Today, my goal is to discuss the dynamics that will cause your rent to increase - sometimes dramatically! Hopefully, the topics discussed here will prepare you for the call that your rent will soon balloon.

When a commercial real estate lease originates, the number of years - term, rent amount, rent increases, concessions - such as abated rent, building improvements and the like are spelled out in the document you and the landlord sign.

As the term of your commercial real estate lease can dictate increases in your rent, a brief explanation about length of leases is important to review.

Depending on the size of your space, lease terms range from month-to-month to ten+ years. A smaller space - fewer than 5000 square feet - normally means a shorter term - fewer than two years. Why, you may ask? Tenants that occupy small blocks of space are frequently start-up companies without the benefit of years of financial history. In some cases, these businesses are a payment risk. Landlords counter this risk by limiting the lease term - the overall amount of rent to which a tenant is obligated. Additionally, growth trajectory is tough to quantify with a new enterprise. Therefore, these operators are reluctant to commit long term lest they outgrow their digs.

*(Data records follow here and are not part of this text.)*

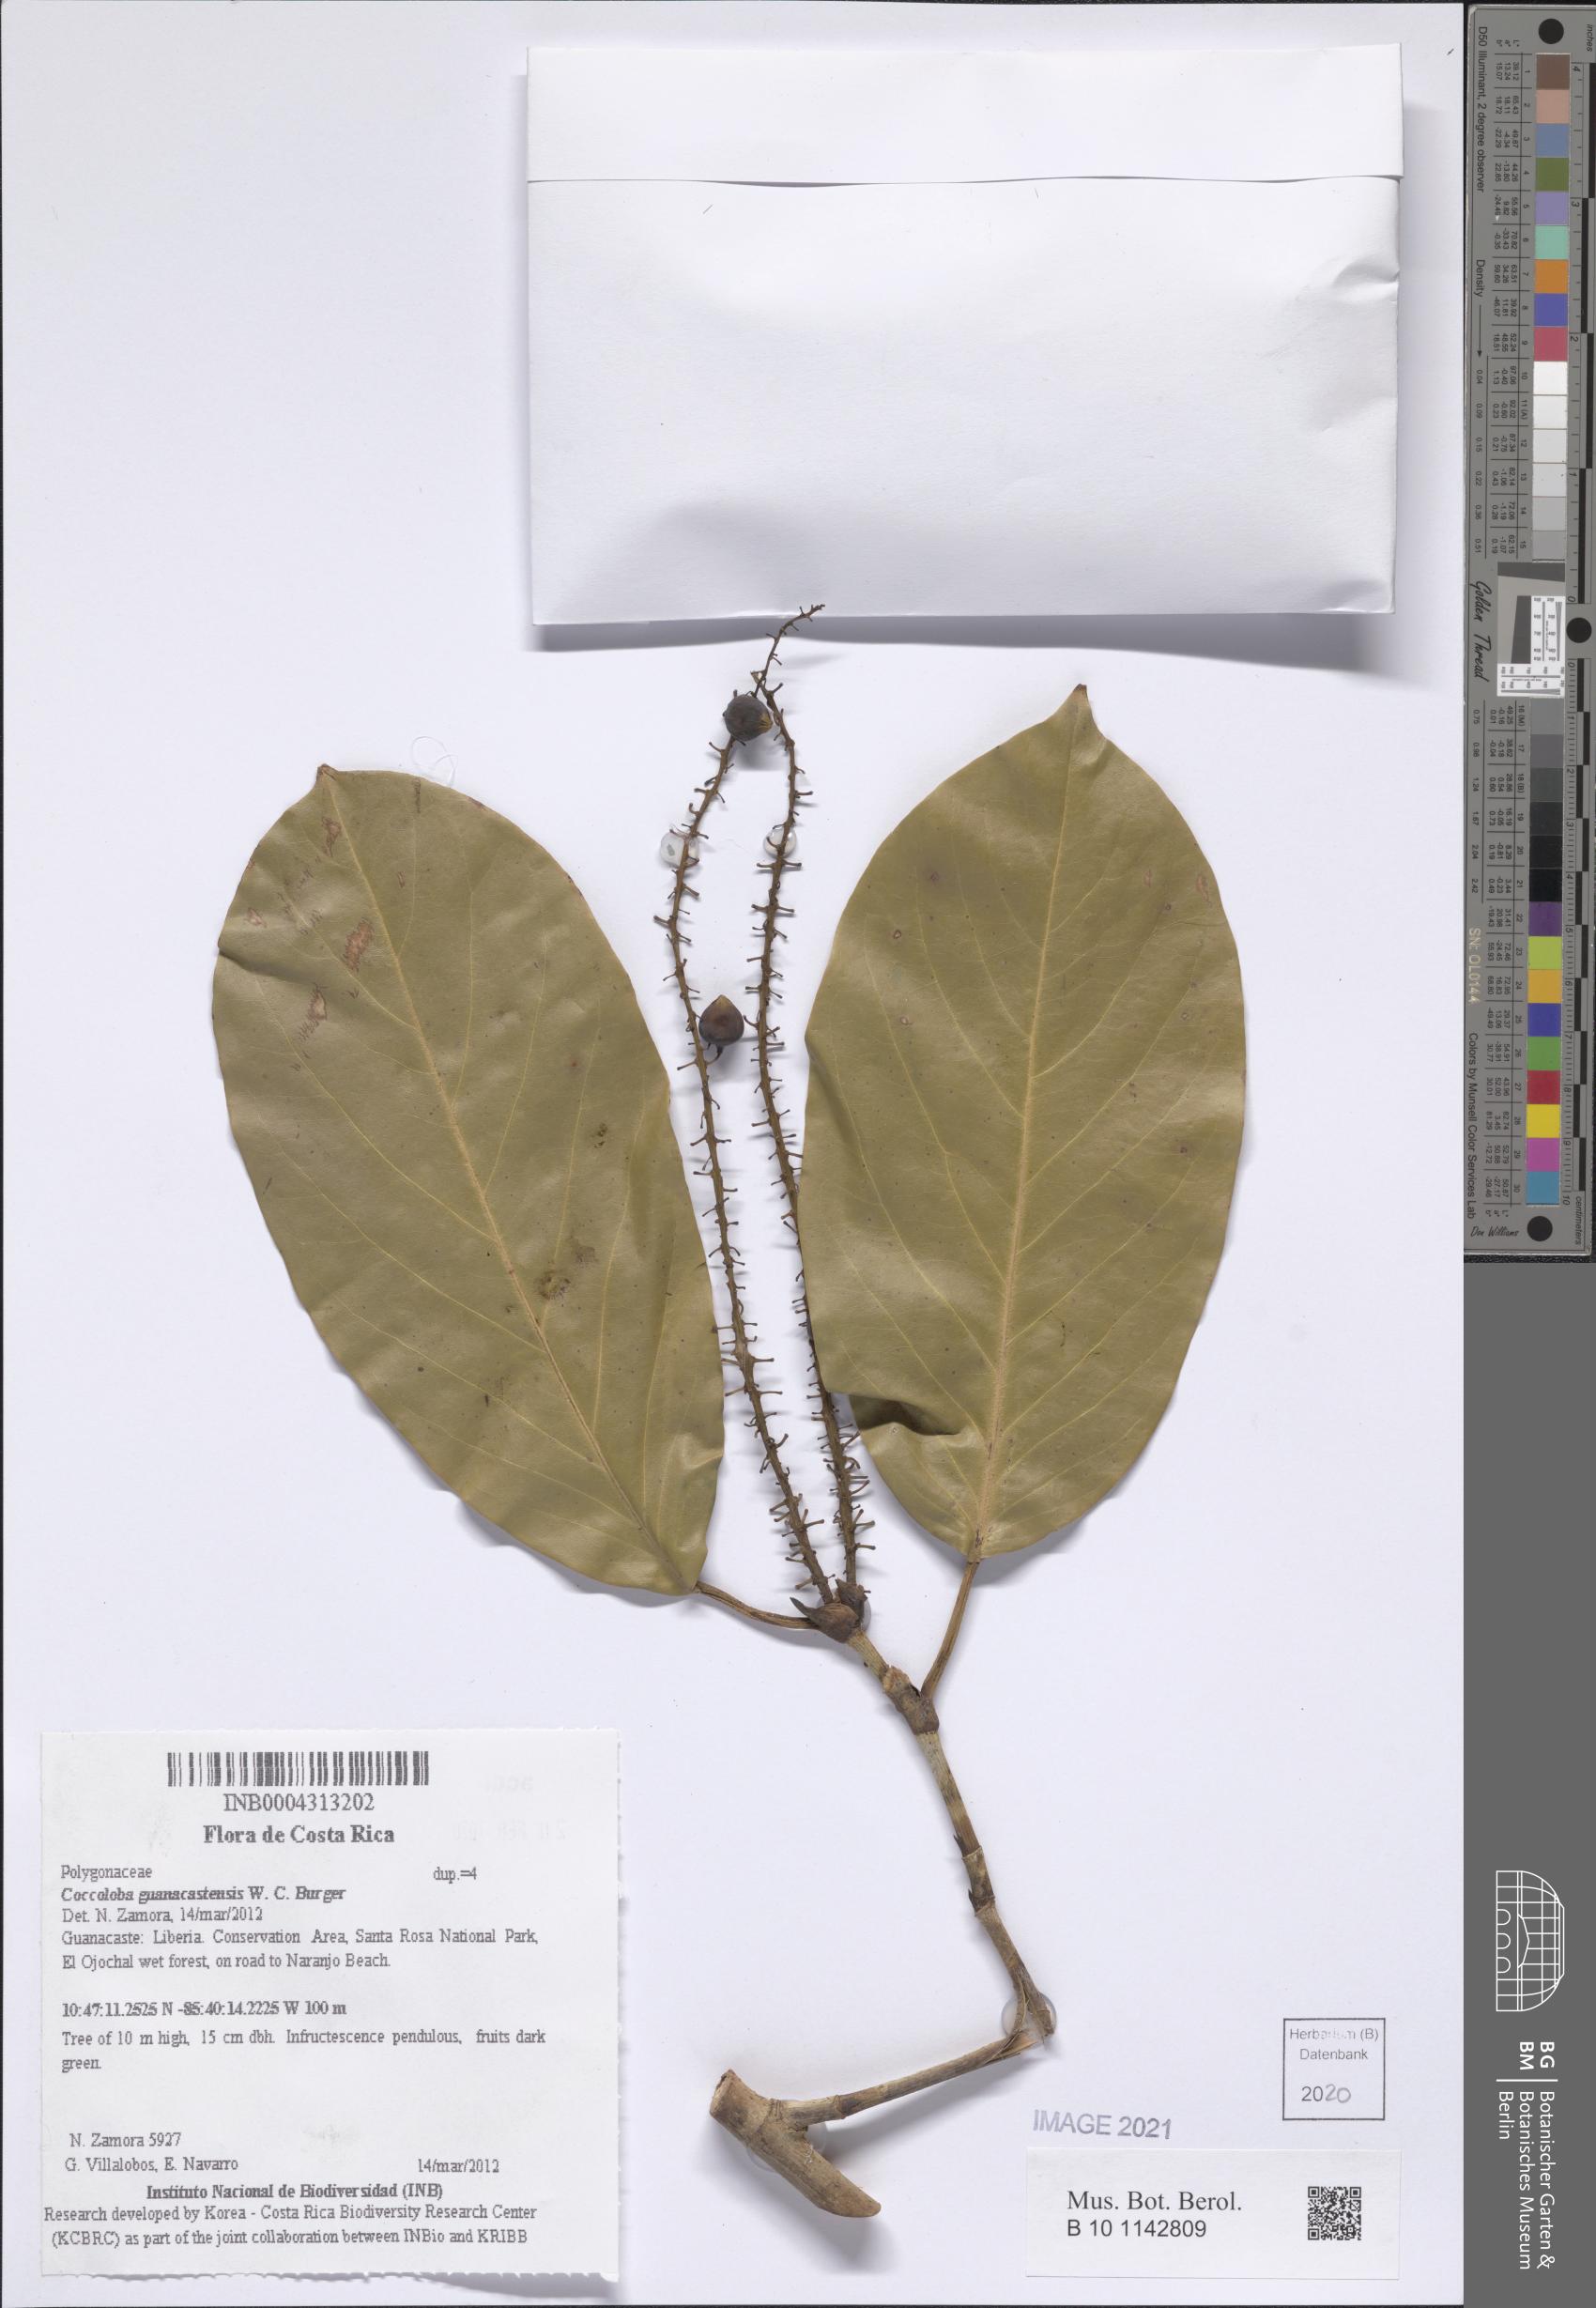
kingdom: Plantae
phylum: Tracheophyta
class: Magnoliopsida
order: Caryophyllales
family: Polygonaceae
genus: Coccoloba
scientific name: Coccoloba guanacastensis
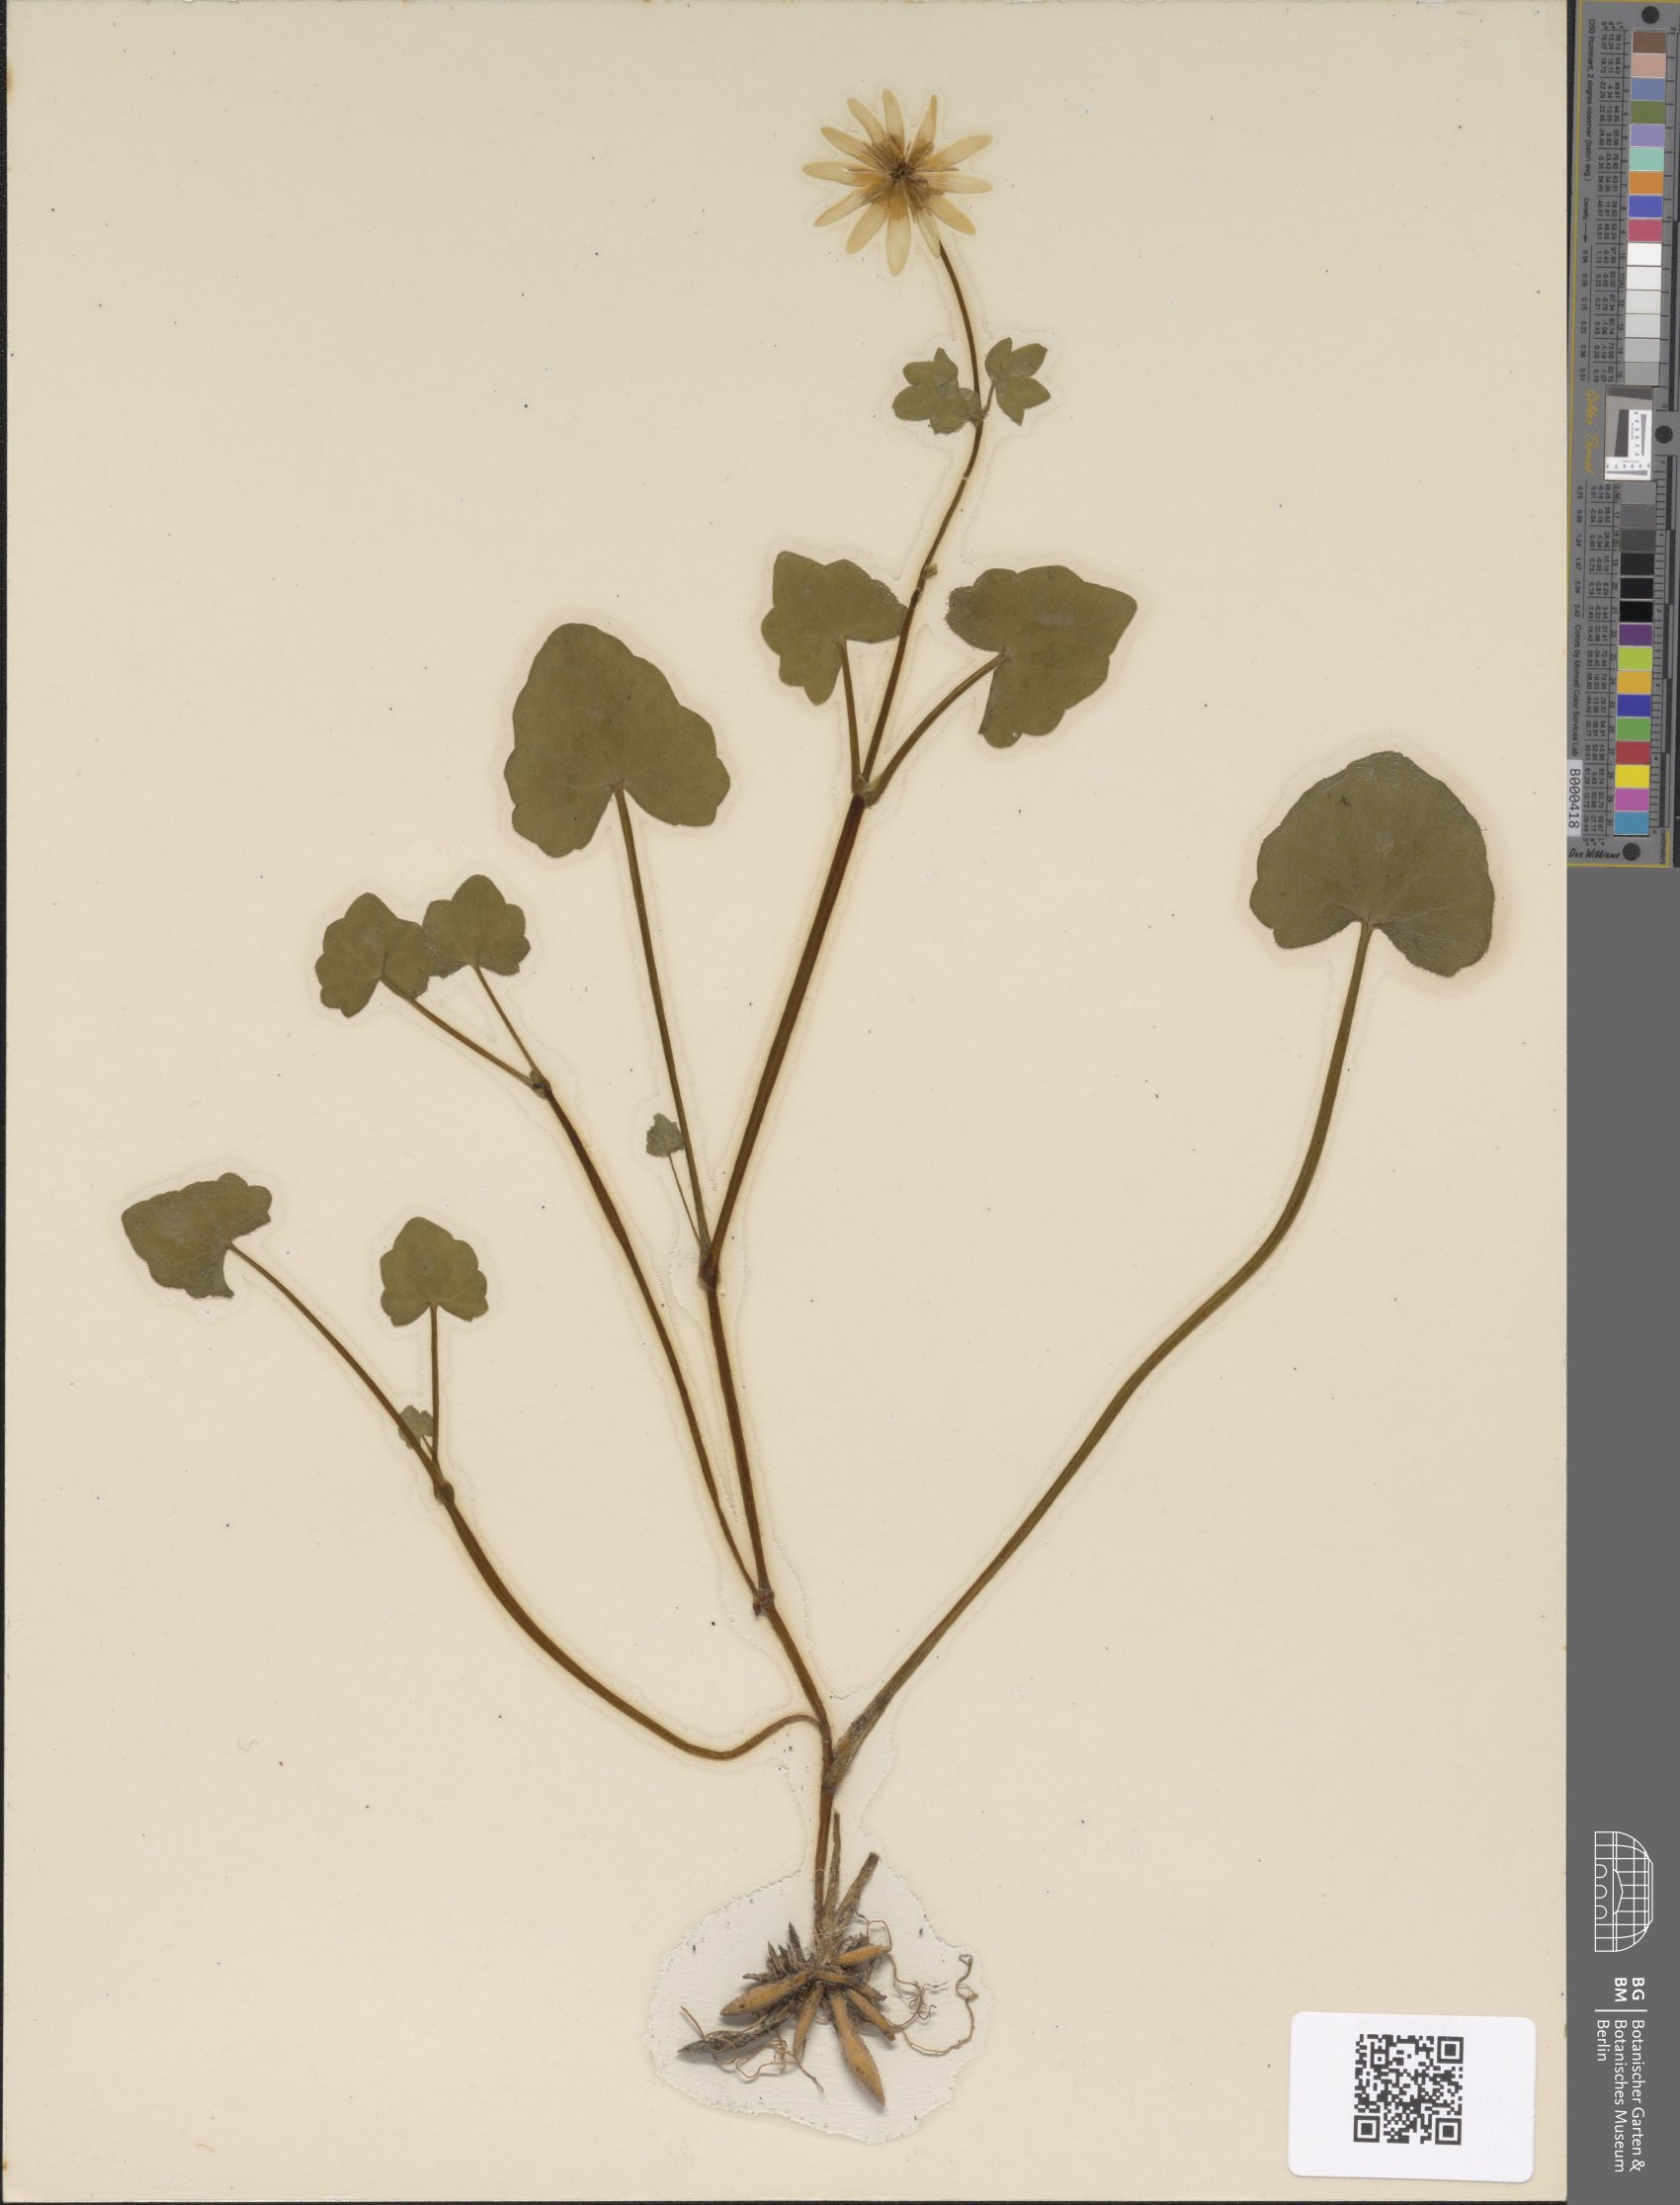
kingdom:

With term explanation as a back drop, there are several other factors can cause rents to rise. I've ordered these from least to greatest:

Increases in operating expenses. Operating expenses include charges for property taxes, insurance on the building, common area maintenance - landscape, trash, utilities, parking lot sweeping, a share of capital expenses - a new roof or air conditioner, and in some cases property management. All of these charges are either baked into your base rent - a gross lease, or are paid for in addition to your base rent - a NNN lease. Unless your agreement specifies otherwise, as these expenses increase over the term of your lease - yep - your rent increases.

Pre-set increases throughout the term. Leases today typically carry annual increases in the base rent of 3%-4%. Gone are the days where the amount of rent paid each year increased by the change that occurs in the Consumer Price Index. Even though three to four percent annually seems steep compared with inflation - please understand, commercial lease rates have increased approximately 70% since 2009 - a staggering 8% a year! So, if you signed a ten year lease in 2009 with annual escalators of 2.5%, prepare for a bit of a jolt next year.

The sale of your building. The largest operating expense is property taxes. Recall, these are paid as a part of your base rent or in addition to your base rent. Annually billed at one percent of the assessed value of the real estate, property taxes can increase a maximum of two percent per year - unless - the building is sold for more than the assessed value. And then, WHAM! You are stuck with a huge bill.

The expiration and renewal of an existing lease. The coup de grace these days. Many leases expire and are slated for renewal - as our volume of leasing hit a peak in 2010-2013. A seven year lease originated in 2010 expired last year as did a five year lease commenced in 2012. Shock and awe are mild adjectives to describe tenant reactions to their landlord renewal proposals. Met with a limited amount of available buildings, many tenants have been forced to swallow hard and accept that their rent might increase 30-40%! Ouch!